**Quoted passage**:
An Award will not be assignable; however, the Board or the Committee may determine at the time of grant or thereafter that any Restricted Share is assignable, to the extent permitted by applicable law, in whole or in part and in such circumstances and under such conditions as specified by the Board or the Committee.  Notwithstanding the foregoing, in the case where a Restricted Share Holder dies his or her legal representative shall have the rights of such Restricted Share Holder under the Plan and the Award Agreement for a period of 90 days following the death of the Restricted Share Holder, following which, all Restricted Shares that have not vested shall terminate.

 
5.6
No Implied Rights
 
A Restricted Share Holder will only have rights as a shareholder of the Corporation with respect to those of the Restricted Shares, if any, that the Restricted Share Holder has received upon vesting of an Award in accordance with its terms.

Nothing in this Plan or in any Award Agreement will confer or be construed as conferring on a Restricted Share Holder any right to remain as an employee or consultant of the Corporation, or an Eligible Participant the right to be granted Awards hereunder.

 
5.7
Settlement of the Award
 
Unless an Award has expired in accordance with sections 5.4, the Corporation shall, as soon as practicable and within the time permitted by legislation after the Vesting Date:

 
(a)
issue from treasury the number of Shares represented by such vested Award and direct its transfer agent to issue a certificate in the name of the Restricted Share Holder of such vested Award (or, if deceased, his legal representative) which will be issued as fully paid and non-assessable Shares; or

 
(b)
purchase the number of Shares represented by such vested Award on the secondary market for delivery to the Restricted Share Holder of such vested Award (or, if deceased, his legal representative) provided that the vesting and settlement of such Award occurs on or before the date that is within three years from the end of the calendar year of the date of grant of such Award; or
 
 
(c)

**Keypoint correspondence data**:
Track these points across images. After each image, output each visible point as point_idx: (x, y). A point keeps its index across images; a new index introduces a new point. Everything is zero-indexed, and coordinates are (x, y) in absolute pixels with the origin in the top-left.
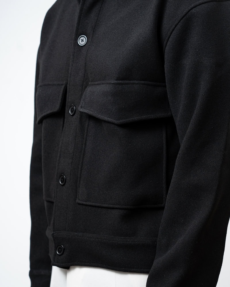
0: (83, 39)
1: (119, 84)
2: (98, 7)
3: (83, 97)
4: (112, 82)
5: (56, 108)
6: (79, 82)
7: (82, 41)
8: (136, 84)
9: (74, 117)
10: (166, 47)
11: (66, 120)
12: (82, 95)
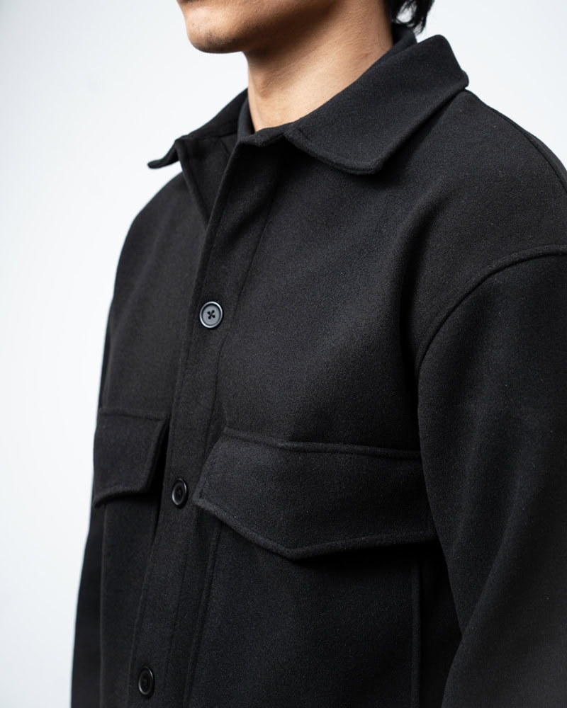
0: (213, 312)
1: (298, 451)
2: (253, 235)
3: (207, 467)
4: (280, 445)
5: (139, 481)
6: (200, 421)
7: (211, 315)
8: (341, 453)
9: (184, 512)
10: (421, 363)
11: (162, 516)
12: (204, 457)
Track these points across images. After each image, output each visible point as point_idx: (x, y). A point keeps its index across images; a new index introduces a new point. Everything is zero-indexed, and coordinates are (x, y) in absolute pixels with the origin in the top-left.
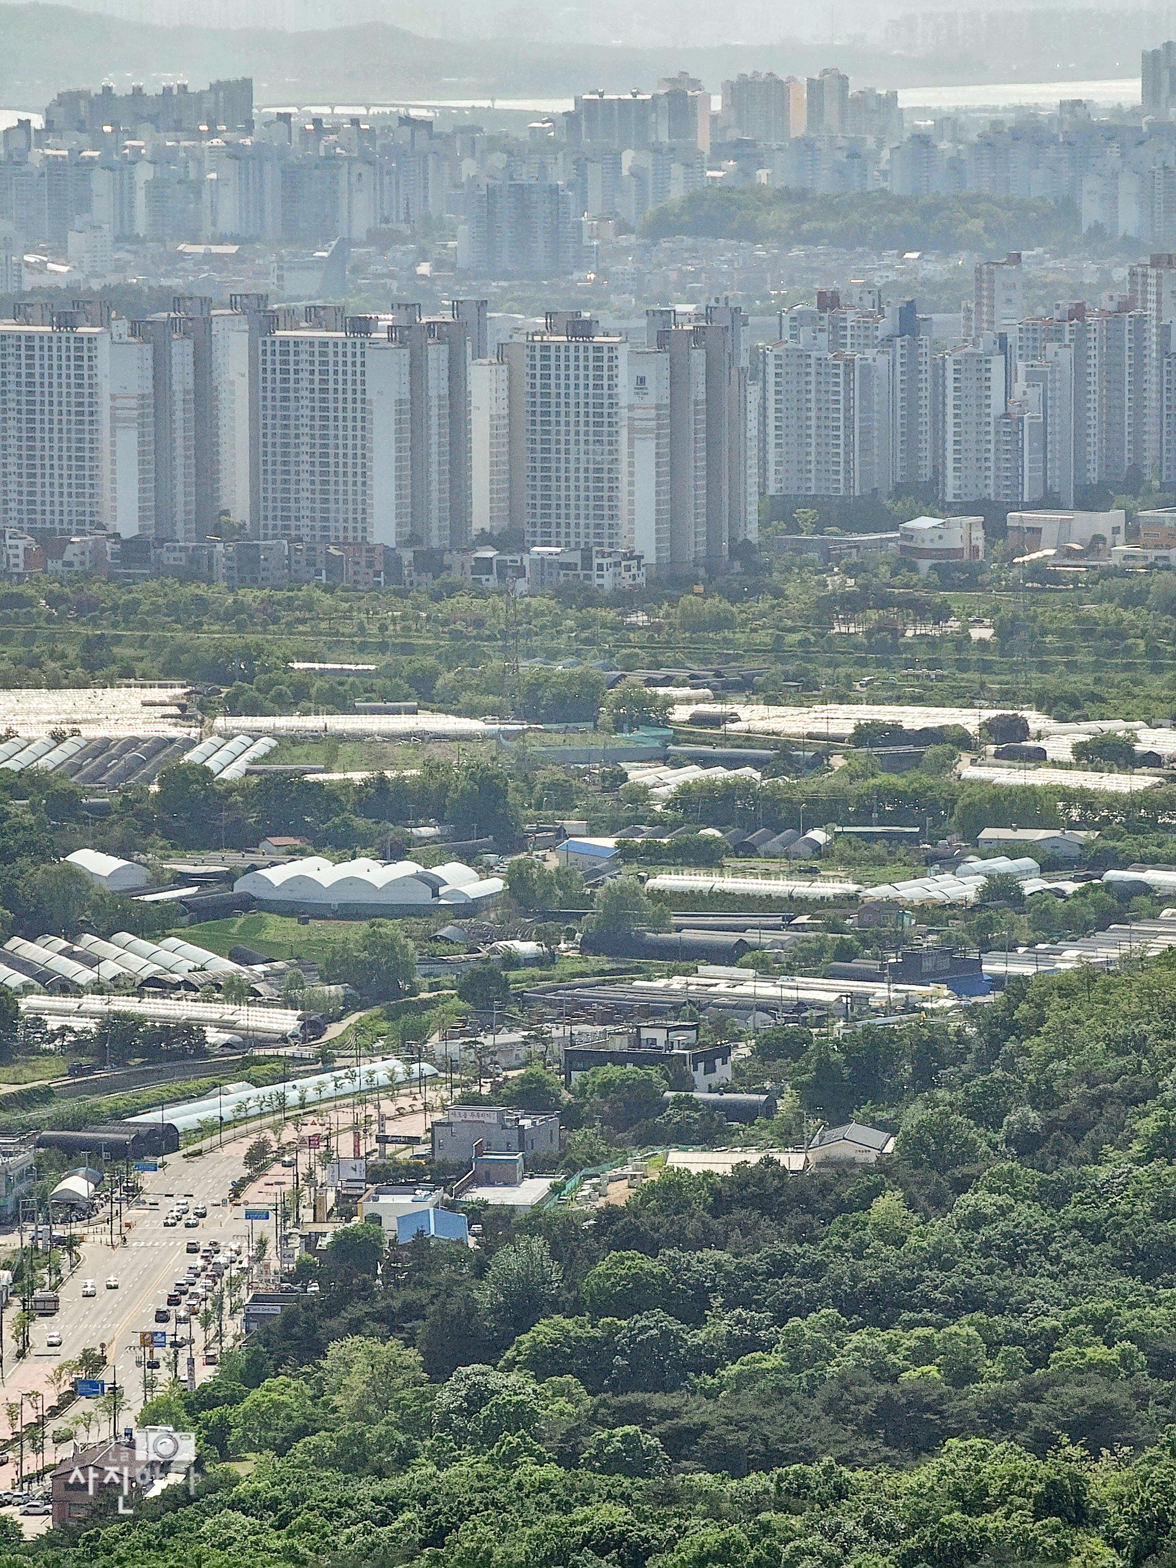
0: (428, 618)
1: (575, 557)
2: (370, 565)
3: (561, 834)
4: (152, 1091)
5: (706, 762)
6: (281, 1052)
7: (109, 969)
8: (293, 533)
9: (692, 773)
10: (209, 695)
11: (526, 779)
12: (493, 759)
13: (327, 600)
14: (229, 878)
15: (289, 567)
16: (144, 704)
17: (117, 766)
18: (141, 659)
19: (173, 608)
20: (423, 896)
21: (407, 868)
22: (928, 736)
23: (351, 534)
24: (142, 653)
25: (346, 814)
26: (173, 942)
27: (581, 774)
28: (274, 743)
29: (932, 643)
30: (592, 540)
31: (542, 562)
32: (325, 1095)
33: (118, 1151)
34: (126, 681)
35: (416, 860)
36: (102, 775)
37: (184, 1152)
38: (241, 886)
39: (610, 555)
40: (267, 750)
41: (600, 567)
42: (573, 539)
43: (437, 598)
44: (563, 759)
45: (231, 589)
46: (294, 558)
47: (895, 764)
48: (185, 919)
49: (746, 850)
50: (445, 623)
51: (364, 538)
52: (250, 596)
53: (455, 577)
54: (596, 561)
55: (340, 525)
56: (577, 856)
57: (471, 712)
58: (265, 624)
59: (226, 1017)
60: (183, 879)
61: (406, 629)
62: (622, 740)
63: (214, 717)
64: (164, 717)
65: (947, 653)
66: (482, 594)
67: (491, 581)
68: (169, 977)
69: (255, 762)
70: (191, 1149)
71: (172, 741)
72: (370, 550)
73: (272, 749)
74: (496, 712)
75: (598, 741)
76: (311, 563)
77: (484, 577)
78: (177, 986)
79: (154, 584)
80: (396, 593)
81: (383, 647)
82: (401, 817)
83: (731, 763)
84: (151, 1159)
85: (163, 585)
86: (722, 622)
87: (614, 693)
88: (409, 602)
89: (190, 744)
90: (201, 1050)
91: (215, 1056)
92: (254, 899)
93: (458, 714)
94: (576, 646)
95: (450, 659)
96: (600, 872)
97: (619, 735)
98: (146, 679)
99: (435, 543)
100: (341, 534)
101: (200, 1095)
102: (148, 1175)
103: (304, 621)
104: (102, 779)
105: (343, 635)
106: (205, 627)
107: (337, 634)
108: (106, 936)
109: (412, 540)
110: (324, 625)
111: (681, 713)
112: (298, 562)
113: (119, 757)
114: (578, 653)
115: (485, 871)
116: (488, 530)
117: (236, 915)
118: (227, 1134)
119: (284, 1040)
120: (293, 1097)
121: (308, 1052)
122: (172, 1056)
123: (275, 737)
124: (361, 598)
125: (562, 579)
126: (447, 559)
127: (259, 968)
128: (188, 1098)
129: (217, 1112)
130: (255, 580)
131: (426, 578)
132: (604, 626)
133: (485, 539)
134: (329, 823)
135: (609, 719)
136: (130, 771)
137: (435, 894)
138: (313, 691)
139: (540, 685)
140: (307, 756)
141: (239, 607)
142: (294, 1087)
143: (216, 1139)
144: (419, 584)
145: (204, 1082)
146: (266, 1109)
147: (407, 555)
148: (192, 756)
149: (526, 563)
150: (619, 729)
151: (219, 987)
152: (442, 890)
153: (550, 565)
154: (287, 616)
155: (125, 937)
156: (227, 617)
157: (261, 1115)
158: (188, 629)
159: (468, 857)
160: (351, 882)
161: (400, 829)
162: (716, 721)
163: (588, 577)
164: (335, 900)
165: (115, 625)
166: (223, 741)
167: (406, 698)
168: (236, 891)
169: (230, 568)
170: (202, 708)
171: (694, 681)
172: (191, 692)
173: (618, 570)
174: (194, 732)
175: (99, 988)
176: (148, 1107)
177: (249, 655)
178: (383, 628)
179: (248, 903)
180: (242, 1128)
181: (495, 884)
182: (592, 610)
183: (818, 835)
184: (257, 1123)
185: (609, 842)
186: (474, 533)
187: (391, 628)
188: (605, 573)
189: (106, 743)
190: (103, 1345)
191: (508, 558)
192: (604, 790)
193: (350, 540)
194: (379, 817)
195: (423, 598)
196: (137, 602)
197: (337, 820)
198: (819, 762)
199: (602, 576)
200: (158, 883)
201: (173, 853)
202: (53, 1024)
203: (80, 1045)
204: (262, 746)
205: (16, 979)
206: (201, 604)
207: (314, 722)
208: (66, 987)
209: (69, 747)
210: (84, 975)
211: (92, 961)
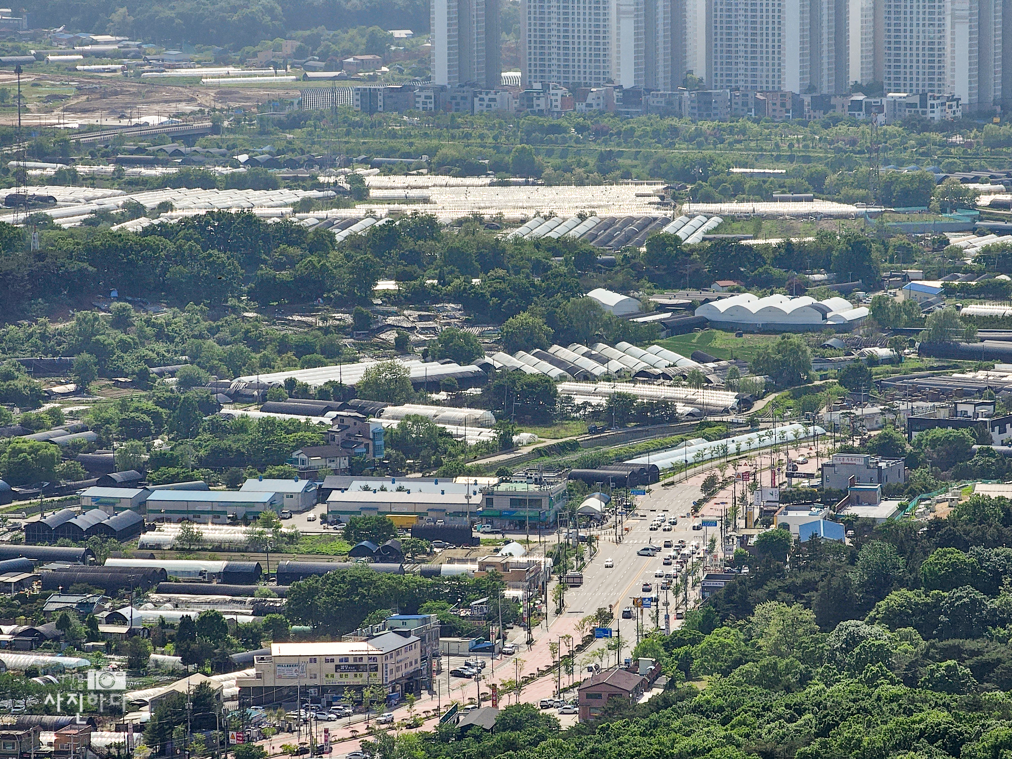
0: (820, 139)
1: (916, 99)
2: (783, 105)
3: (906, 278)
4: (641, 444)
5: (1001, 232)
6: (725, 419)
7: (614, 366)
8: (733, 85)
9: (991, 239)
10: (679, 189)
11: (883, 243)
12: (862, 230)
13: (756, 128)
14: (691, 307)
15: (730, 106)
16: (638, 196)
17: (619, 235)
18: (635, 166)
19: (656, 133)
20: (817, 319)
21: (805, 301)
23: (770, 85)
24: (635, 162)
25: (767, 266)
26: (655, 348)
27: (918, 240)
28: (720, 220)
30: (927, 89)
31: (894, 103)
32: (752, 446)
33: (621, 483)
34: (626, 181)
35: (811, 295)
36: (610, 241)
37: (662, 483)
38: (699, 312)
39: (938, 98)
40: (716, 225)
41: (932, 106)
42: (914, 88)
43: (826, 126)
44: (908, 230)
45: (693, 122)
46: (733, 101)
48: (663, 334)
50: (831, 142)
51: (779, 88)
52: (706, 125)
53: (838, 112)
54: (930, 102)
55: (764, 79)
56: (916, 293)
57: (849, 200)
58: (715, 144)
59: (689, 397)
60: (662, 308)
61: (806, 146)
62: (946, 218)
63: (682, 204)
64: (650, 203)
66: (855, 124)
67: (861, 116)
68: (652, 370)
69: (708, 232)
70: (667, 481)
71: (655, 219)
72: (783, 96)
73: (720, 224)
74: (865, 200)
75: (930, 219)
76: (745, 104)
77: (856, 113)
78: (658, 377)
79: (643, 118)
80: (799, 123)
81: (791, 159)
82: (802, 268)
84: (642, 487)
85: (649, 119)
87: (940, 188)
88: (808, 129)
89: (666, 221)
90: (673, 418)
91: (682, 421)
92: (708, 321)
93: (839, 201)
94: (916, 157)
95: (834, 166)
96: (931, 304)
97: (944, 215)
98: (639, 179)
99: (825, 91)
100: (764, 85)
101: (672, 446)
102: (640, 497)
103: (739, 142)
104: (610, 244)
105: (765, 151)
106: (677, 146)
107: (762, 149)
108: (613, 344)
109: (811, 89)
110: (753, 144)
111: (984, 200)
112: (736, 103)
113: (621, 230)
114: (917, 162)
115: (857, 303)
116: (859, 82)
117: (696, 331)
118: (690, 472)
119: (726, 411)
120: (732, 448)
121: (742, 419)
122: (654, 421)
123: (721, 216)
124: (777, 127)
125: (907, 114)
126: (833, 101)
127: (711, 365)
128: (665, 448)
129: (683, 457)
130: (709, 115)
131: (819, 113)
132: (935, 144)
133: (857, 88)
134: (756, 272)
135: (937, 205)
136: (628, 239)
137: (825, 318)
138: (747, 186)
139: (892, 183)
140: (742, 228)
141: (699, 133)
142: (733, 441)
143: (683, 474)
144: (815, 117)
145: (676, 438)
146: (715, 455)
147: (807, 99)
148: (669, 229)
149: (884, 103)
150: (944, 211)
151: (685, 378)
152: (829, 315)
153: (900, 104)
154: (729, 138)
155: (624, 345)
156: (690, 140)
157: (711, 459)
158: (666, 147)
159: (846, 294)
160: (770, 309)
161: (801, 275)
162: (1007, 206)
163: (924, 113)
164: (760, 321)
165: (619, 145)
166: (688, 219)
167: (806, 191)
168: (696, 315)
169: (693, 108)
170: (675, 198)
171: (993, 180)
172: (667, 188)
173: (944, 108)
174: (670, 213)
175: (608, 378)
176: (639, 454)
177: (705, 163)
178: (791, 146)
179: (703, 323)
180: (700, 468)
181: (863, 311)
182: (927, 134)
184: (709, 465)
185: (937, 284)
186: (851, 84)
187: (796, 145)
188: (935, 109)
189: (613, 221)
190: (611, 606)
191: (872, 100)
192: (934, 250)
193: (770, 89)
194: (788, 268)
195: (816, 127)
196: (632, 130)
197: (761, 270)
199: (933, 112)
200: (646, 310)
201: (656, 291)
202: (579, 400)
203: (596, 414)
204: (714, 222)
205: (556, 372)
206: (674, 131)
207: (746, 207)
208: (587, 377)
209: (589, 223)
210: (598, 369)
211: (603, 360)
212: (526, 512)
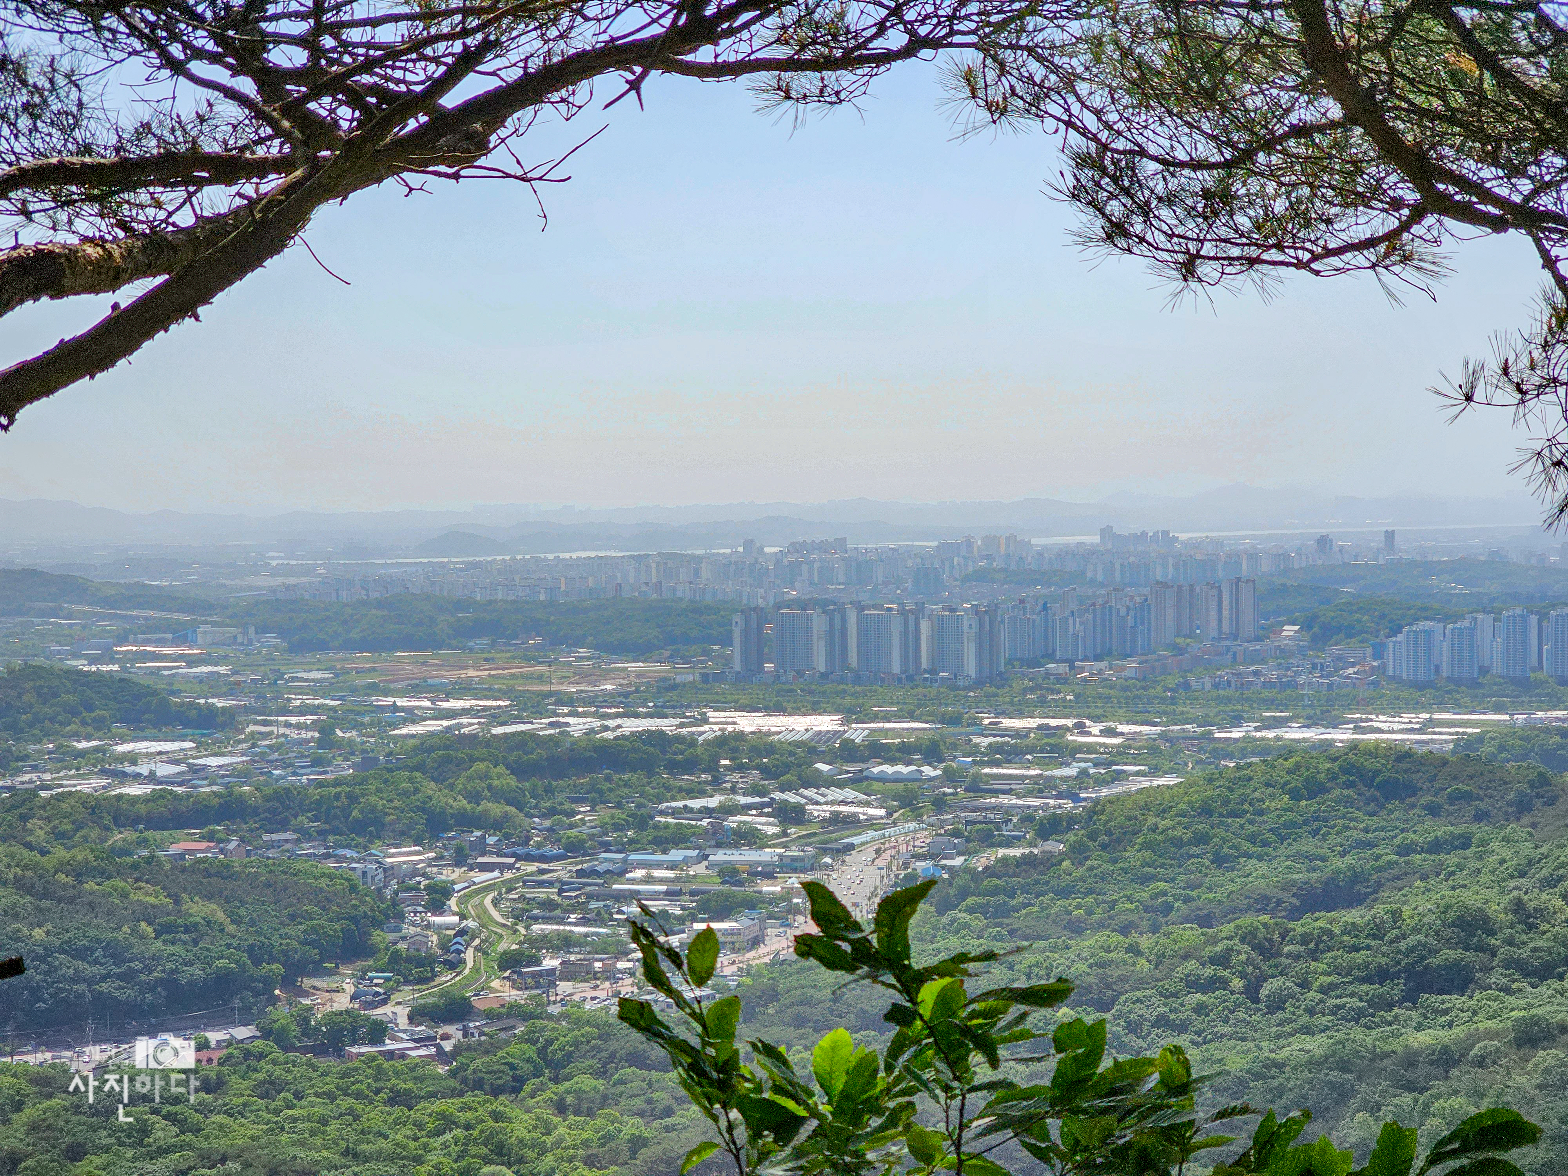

**Tasks and exercises**:
(a) According to the plan excerpt, for how many days after a Restricted Share Holder's death does the legal representative hold that holder's rights?
(b) Write the next part of the plan excerpt, beginning with the settlement option that goes under (c).

**Replies**:
(a) 90 days

(b)
unless the Award Agreement provides otherwise, pay to the Restricted Share Holder of such vested Award (or, if deceased, his legal representative), an amount in cash equal to the NeuLion Market Value on the Vesting Date of the Shares represented thereby provided that the vesting and settlement of such Award occurs on or before the date that is within three years from the end of the calendar year of the date of grant of such Award.
 
Whether an Award is settled in accordance with sections 5.7(a), (b) or (c) shall be at the entire discretion of the Corporation upon recommendation from the Compensation Committee, if any.

 
 

 
 
 
6.
Change of Control
 
 
6.1
For the purposes of this section 6, “Change of Control” shall mean:
 
 
6.1.1
the acquisition by any person or entity, or any persons or entities acting jointly or in concert, whether directly or indirectly, of voting securities of the Corporation which together with all other voting securities of the Corporation held by such persons or entities, constitute, in the aggregate, fifty percent (50%) or more of the votes attached to all outstanding voting securities of the Corporation.

 
6.1.2
an amalgamation, arrangement or other form of business combination of the Corporation with another entity which results in the holders of voting securities of that other entity holding, in the aggregate, fifty percent (50%) or more of the votes attached to all outstanding voting securities of the entity resulting from the business combination; or

 
6.1.3
the sale, lease or exchange of all or substantially all of the property of the Corporation to another person or entity, other than in the ordinary course of business of the Corporation or any of its Subsidiaries.

 
6.2
For greater certainty, the initial public offering of the Corporation’s shares shall not be construed as a “Change of Control” for the purposes of Section 6.1 above.

 
6.3
There shall be no automatic vesting of unvested Restricted Shares held by a Participant in connection with a Change of Control unless otherwise agree in an employment or consulting agreement; however, the Board or the Committee shall have, in their sole discretion, the power to accelerate the time at which any or all Restricted Shares held by any or all Participants may vest or the time during which any Restricted Shares granted hereunder will become fully vested including, without limitation, in connection with a Change of Control.

 
6.4
All unvested Restricted Shares held by a Participant shall vest immediately in the event that such Participant’s employment or consultancy is terminated at any time prior to the expiry date of such Restricted Shares by virtue of, or in connection with, a Change of Control, except in the case of termination for cause of such Eligible Participant’s employment or consultancy (in which case the Restricted Shares shall not vest).

 
7.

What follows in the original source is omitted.